おっさん、料理を教わる
交竜戦が終わってしばらく、アルトレオ竜騎士団は活気に溢れていた。
「遅い! どんな鈍い筋肉だ!」
「はい!」
「弱い! 貴様の筋肉は飾りか!」
「はい!」
「自分の筋肉を信じろ! そうすれば可能性は無限に見えてくる!」
「はい!」
リリアンの怒号が飛び交う中、アルトレオ竜騎士団は日々トレーニングを繰り返していた。

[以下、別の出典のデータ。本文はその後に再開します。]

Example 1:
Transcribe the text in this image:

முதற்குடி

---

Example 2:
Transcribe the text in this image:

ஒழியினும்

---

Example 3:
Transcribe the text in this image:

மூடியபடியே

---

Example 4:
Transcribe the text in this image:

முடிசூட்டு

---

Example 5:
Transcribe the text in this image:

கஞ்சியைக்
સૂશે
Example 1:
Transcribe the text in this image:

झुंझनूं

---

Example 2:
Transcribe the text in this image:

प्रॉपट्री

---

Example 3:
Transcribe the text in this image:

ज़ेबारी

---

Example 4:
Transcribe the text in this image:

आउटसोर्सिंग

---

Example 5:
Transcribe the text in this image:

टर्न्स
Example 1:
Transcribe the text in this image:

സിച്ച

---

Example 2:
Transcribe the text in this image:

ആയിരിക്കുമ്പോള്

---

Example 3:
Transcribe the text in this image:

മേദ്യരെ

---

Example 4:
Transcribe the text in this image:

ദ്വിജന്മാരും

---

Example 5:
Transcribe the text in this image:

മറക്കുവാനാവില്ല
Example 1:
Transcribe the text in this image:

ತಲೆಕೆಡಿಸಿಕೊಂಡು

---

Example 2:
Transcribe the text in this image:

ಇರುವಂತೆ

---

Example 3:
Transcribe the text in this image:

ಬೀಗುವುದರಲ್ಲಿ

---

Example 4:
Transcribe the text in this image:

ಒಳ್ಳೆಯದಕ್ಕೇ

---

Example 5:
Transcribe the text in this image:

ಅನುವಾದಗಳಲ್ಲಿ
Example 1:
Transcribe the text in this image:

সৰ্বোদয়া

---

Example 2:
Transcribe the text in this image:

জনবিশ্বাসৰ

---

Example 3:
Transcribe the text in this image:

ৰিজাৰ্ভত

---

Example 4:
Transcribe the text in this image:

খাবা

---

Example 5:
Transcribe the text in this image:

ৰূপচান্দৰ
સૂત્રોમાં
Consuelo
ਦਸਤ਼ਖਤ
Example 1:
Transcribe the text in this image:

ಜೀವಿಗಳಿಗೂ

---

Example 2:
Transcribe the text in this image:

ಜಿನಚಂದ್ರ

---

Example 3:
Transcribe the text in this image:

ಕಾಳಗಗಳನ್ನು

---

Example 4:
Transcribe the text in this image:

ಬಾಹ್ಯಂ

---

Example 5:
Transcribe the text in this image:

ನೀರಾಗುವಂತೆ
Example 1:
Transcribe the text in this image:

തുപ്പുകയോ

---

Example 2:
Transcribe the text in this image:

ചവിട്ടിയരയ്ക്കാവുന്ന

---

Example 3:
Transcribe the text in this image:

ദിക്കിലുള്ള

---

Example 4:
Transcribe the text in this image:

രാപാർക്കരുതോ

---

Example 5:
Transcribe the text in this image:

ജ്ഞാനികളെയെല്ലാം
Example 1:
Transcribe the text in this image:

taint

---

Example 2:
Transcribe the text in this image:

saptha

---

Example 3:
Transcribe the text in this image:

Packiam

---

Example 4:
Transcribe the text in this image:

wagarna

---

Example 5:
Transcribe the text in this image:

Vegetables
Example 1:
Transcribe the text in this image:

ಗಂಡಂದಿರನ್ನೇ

腕立て100回、ランニングで城を10周、スクワット300回、それが朝のメニュー。
昼食を終えると竜に乗っての打ち合い。
槍だけでなく、弓、剣、竜から降りての組手も行われた。
それを夕暮れ時まで、である。
竜騎士団の面々は日に日にボロボロになっていった。
「貴様らぁ! 根性が足りんぞ! 筋肉はもっとだ!」
「は、はいぃ……!」
倒れ臥す兵に檄を飛ばし、立ち上がらせるリリアン。
可愛い名前をしてやる事は鬼だと、兵たちの間では噂になっていた。
「うひぃー厳しいねぇ」
その様子を見て、ケイトは呆れ顔になっていた。
あのセーラですらようやくついていけている程の訓練である。
「練兵は必要なんだろうけど、やりすぎは良くないと思うの私」
「いや、実は理に適っていると思うぞ」
それにドルトが答える。
竜の訓練方法の一つとして「これ以上は無理」という限界まで走らせて、翌日は丸一日休ませるというものがある。

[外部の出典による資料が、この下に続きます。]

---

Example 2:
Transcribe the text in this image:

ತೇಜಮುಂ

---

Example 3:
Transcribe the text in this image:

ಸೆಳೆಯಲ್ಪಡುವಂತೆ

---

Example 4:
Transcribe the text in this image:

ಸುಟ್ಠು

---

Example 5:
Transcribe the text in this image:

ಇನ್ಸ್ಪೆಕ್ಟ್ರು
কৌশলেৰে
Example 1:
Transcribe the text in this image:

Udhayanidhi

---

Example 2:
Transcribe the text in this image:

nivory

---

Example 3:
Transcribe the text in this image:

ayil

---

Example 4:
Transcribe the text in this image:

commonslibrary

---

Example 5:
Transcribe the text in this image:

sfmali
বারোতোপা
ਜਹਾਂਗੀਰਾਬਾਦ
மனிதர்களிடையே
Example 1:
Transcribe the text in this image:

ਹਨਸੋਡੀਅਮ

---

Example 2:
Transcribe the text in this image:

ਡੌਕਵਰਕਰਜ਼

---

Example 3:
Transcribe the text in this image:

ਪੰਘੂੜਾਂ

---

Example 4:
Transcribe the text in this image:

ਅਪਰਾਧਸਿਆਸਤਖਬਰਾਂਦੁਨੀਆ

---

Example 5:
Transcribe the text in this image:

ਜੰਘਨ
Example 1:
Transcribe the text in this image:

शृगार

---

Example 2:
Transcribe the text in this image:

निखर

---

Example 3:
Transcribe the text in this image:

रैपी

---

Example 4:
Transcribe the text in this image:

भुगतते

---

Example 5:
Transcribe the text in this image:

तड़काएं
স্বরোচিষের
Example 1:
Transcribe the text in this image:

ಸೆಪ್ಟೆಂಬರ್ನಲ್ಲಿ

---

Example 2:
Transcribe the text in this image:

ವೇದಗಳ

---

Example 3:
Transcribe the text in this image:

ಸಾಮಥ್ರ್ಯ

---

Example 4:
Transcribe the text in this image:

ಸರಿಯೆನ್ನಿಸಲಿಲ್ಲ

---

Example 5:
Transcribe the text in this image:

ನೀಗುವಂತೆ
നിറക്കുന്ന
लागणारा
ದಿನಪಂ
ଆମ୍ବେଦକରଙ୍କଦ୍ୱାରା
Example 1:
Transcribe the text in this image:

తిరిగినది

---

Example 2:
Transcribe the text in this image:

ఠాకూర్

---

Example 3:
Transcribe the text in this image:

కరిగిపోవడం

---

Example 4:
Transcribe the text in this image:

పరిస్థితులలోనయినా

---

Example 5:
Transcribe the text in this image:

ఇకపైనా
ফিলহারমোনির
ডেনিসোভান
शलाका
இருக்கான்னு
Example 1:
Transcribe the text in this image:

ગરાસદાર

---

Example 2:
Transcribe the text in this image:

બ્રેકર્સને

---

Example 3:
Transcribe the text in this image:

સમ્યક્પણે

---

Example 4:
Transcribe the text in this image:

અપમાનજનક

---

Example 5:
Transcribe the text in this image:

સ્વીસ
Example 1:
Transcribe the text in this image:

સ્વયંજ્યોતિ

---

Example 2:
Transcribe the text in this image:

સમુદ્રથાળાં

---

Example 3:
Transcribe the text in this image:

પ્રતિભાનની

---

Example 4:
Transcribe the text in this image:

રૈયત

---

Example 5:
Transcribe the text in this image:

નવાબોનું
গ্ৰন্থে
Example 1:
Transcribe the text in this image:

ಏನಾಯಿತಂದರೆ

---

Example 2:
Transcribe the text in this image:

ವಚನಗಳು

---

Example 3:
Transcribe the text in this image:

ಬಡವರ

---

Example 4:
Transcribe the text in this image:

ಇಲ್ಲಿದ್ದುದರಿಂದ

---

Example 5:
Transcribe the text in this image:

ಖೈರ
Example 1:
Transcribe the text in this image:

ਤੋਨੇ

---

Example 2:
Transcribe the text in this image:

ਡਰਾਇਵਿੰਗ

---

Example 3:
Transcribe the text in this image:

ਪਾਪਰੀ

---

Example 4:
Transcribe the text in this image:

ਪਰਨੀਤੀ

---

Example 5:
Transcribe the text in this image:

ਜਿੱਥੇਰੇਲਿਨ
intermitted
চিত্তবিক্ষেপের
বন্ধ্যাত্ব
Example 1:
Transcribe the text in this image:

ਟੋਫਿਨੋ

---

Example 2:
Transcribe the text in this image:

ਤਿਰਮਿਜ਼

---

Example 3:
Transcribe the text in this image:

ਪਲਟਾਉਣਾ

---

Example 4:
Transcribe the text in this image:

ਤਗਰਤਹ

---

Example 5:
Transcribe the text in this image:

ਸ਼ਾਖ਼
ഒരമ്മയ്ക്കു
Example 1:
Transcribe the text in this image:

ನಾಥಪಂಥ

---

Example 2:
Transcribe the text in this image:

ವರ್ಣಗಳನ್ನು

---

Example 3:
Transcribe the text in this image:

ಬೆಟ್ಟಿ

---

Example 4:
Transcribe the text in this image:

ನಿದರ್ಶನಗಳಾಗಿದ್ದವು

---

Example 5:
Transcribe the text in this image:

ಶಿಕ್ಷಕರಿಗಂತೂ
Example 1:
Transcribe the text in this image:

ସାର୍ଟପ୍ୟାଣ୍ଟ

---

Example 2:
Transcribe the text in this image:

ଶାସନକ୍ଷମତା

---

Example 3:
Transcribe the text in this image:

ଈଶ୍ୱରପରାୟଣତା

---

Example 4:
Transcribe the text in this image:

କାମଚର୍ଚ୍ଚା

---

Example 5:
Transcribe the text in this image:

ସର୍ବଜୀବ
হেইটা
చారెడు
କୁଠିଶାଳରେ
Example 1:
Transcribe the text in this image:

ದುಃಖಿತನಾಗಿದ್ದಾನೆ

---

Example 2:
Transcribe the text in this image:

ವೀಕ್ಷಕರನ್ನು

その間に沢山の肉を取らせると、傷ついた筋肉がそれを上回る速度で回復し、より強い肉体になるのだ。
ドルトはこれを超回復と名付けていた。
偶然だが、リリアンも自分を訓練する過程で、同じ結論に至ったのだ。
「だから、二日トレーニングしたら次の一日は座学をしているだろ?」
「あー、なるほどー」
「竜も人も似たようなもんだからな」
「いや、それはどうだろうー?」
ケイトはドルトの言葉に首を傾げた。
「まぁそろそろ昼休みだろうしさ、今日は俺たちでゴハン作ってあげないか? 丁度ジャガイモが育ってきたし」
「おー! そういえばドルトくん作ってたねぇ!」
畑に植えていたジャガイモは丁度収穫の時期であった。
「手伝ってくれ、ケイト」
「いいよー」
朝に引っこ抜いて一輪車に積み込んでいたそれを持って、厨房へと運ぶ。
「すみませーん。厨房貸してくださーい」
「む、これはこれは、ドルト様にケイト様ではありませんか」
「おや、これはこれは、えーさんではありませんかー」
厨房にいたのはメイドAである。
「ジャガイモですか。差し入れですか?」
「兵士の人たちに振る舞おうと思って。余ったらどうぞ」
「これはこれはご丁寧に。代わりに厨房を借りたいと言うわけですね。なんと薄汚く小賢しいのでしょう。とても親近感を感じてしまいます」
胸に手を当てうっとりとするメイドAに、ドルトとケイトはドン引きしていた。
「いや、そこまで言われる筋合いはないんですが……」
「わかりました、いいでしょう。私の神聖な場所を思う存分犯すといいです」
「あっはい」
何かを求めるように両手を広げ、目を瞑るメイドAを無視してドルトたちは厨房の中へと入る。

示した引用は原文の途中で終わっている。